=== Begin Enclosure ===
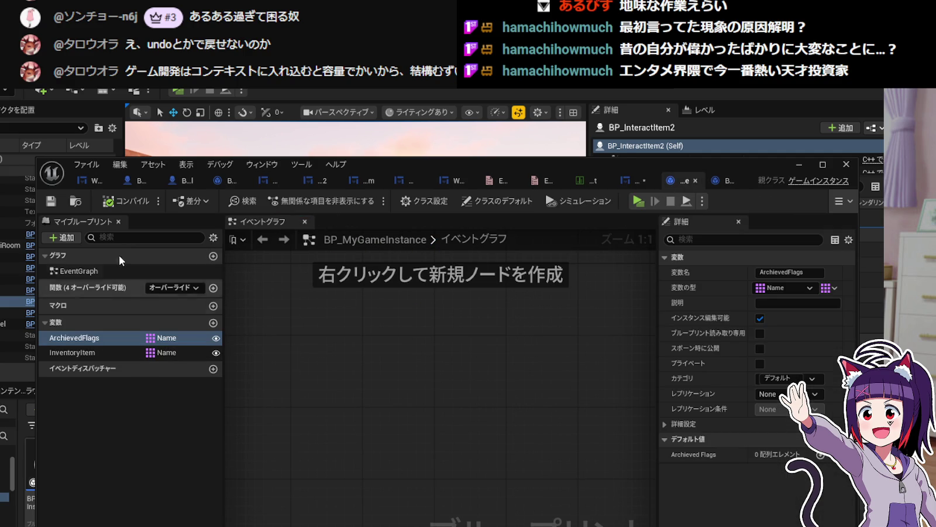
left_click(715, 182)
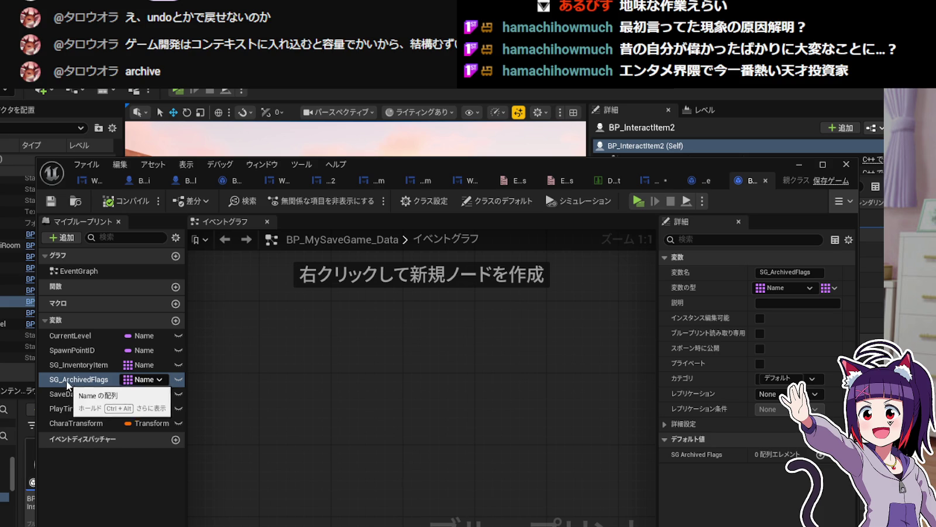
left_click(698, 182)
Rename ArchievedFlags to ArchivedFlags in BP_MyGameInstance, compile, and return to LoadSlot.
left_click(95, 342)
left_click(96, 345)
=== End Enclosure ===
▶ _Task brief_
Return each line of the material exactly as written; exclude the pictures.

▶ _Answer area_
left_click(715, 182)
left_click(698, 182)
Rename ArchievedFlags to ArchivedFlags in BP_MyGameInstance, compile, and return to LoadSlot.
left_click(95, 342)
left_click(96, 345)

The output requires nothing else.